-- Description of the task --
Write out, word for word, the part of the material below that begins with the line containing "this 1280×1106 image." and ends with the line containing "[406, 1104, 515, 1142] None: FI*A". Include both of those lines.

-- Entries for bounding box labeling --
--- BEGIN ---
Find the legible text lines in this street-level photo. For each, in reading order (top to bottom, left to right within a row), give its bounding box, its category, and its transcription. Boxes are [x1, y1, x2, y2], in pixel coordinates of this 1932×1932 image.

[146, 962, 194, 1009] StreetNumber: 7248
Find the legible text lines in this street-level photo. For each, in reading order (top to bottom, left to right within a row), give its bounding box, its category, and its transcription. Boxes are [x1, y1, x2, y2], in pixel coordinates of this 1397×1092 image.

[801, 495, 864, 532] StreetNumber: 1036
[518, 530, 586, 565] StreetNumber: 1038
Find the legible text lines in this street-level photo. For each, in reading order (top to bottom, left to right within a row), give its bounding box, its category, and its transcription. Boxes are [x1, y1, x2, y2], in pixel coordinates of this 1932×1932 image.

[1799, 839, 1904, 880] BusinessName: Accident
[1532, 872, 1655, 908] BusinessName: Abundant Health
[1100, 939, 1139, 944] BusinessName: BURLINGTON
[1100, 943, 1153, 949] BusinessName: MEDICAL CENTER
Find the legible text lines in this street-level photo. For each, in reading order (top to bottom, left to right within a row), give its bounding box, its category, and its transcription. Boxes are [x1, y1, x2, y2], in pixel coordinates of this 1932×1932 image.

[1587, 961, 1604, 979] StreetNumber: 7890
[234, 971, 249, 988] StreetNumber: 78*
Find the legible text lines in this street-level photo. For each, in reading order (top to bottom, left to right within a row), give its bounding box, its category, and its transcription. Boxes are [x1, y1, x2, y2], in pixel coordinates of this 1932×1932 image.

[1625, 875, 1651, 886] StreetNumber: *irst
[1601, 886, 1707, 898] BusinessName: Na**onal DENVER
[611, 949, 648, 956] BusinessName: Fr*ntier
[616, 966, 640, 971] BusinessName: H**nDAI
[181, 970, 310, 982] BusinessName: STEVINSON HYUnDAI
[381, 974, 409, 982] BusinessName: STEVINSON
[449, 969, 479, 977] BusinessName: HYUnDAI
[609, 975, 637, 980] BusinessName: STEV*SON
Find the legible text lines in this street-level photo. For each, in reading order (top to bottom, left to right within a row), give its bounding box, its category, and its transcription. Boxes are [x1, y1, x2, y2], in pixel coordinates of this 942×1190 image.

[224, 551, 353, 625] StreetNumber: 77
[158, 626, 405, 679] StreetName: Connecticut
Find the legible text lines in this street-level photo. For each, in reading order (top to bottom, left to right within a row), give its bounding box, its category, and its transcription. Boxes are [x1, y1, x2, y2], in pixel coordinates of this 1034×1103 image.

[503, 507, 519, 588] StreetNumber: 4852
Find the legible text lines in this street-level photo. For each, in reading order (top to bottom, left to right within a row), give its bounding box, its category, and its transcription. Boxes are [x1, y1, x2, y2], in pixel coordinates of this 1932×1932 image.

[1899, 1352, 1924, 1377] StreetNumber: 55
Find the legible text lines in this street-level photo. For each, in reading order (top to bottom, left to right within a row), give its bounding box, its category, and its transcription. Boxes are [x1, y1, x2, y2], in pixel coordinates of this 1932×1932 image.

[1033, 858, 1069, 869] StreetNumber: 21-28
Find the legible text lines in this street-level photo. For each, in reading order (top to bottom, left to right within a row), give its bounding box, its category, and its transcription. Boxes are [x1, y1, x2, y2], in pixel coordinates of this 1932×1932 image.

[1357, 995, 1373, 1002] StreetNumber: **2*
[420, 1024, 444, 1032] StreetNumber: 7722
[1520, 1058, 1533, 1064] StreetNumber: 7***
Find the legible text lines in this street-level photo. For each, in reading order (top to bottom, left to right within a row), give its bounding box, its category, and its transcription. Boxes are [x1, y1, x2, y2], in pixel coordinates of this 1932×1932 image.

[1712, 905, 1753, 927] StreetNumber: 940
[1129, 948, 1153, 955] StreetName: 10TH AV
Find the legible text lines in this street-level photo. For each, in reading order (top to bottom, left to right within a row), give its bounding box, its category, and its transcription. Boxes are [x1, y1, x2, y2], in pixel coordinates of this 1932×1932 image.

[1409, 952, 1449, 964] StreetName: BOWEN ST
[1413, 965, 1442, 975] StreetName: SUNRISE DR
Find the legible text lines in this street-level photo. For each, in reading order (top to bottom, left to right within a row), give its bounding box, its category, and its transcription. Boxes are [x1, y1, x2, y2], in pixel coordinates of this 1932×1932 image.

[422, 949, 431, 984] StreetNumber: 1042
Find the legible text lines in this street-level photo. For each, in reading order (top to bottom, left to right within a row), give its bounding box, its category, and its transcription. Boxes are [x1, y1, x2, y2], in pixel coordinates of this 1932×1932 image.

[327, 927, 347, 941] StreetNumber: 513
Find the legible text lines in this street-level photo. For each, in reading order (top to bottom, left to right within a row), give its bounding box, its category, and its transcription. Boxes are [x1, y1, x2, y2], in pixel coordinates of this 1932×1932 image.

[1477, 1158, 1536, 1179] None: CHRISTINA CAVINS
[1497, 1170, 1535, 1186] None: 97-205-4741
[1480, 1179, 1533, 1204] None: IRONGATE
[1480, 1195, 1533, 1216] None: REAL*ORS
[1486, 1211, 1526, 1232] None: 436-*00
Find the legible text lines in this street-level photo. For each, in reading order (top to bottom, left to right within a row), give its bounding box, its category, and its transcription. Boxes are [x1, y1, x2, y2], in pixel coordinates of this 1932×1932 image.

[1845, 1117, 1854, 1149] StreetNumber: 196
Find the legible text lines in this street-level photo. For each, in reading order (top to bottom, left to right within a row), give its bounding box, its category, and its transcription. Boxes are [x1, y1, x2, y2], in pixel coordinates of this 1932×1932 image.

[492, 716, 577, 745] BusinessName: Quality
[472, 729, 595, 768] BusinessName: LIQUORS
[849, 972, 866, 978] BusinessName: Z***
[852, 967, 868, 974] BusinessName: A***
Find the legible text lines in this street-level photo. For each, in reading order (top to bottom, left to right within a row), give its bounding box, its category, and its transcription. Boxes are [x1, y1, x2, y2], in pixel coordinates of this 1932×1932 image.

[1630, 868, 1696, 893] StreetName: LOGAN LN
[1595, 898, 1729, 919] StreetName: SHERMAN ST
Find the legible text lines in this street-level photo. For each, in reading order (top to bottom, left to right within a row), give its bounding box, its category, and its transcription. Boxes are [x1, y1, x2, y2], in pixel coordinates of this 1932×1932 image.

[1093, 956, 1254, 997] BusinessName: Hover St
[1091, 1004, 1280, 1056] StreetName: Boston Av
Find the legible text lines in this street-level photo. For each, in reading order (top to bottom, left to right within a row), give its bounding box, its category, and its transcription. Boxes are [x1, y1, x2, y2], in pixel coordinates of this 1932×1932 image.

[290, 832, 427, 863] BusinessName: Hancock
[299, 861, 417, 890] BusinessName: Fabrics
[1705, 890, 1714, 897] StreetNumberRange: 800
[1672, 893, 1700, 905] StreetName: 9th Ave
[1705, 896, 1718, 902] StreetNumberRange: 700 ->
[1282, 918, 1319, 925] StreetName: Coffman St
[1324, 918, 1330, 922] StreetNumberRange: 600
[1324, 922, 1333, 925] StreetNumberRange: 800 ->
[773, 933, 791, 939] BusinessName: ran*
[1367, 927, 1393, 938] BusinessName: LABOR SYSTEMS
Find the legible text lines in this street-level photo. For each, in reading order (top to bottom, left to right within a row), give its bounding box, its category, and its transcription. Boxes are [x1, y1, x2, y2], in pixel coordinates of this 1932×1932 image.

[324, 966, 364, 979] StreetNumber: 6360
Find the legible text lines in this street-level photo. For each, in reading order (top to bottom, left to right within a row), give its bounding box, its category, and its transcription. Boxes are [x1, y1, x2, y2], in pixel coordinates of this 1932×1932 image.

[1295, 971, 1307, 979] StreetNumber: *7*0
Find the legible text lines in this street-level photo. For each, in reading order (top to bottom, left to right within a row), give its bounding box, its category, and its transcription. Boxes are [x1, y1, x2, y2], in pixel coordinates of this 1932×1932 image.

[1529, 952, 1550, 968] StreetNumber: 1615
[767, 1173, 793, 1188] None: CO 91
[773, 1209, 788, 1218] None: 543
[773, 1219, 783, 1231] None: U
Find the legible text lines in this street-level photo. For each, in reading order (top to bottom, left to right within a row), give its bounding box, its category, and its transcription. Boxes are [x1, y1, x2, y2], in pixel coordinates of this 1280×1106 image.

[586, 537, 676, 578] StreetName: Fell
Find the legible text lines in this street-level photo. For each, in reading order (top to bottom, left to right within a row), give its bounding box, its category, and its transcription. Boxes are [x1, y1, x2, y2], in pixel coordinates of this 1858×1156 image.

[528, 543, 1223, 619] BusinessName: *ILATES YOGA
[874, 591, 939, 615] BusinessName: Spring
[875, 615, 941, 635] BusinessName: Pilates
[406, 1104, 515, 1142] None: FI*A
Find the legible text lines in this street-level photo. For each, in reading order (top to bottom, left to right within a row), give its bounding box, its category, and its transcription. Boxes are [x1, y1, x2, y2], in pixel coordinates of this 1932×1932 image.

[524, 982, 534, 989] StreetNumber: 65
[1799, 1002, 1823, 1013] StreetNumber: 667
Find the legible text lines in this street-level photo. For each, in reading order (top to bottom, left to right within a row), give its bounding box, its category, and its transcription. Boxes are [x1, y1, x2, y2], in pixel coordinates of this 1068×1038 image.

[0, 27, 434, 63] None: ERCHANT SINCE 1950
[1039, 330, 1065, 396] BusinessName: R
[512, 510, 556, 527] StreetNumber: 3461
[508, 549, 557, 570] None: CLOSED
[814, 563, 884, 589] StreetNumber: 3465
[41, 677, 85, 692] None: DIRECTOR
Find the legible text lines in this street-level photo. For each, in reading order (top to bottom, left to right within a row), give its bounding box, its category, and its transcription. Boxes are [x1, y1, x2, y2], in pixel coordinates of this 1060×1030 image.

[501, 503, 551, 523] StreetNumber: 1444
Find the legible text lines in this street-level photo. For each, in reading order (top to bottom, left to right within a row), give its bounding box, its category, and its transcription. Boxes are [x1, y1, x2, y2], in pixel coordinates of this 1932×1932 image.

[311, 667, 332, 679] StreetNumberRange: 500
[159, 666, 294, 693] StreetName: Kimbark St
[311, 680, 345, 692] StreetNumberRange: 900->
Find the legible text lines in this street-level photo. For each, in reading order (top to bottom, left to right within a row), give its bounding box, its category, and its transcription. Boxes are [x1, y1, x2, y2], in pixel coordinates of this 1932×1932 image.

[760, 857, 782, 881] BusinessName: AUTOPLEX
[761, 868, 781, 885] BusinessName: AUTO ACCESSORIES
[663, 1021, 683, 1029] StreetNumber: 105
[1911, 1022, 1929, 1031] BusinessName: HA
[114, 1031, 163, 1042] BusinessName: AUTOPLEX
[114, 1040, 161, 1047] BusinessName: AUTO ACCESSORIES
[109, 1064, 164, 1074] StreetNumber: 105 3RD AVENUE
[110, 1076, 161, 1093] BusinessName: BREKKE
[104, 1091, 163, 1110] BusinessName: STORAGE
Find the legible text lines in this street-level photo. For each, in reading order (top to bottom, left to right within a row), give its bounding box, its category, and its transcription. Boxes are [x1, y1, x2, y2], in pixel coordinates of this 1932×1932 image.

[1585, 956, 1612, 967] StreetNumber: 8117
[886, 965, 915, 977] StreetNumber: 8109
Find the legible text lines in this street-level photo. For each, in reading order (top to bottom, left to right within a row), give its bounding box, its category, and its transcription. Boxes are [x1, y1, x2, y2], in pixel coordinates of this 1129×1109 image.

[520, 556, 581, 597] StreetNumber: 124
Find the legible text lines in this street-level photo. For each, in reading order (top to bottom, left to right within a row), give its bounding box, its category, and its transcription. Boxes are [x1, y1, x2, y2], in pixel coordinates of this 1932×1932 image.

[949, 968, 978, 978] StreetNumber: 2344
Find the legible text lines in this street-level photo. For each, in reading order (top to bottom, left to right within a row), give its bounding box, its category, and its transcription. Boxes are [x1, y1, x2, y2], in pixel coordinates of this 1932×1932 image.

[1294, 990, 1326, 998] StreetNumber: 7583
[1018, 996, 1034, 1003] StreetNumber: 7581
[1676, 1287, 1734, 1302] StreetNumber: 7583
--- END ---
-- Problem solution --
Find the legible text lines in this street-level photo. For each, in reading order (top to bottom, left to right within a row), give its bounding box, its category, and its transcription. Boxes are [x1, y1, x2, y2], in pixel coordinates of this 1280×1106 image.

[586, 537, 676, 578] StreetName: Fell
Find the legible text lines in this street-level photo. For each, in reading order (top to bottom, left to right within a row), give its bounding box, its category, and its transcription. Boxes are [x1, y1, x2, y2], in pixel coordinates of this 1858×1156 image.

[528, 543, 1223, 619] BusinessName: *ILATES YOGA
[874, 591, 939, 615] BusinessName: Spring
[875, 615, 941, 635] BusinessName: Pilates
[406, 1104, 515, 1142] None: FI*A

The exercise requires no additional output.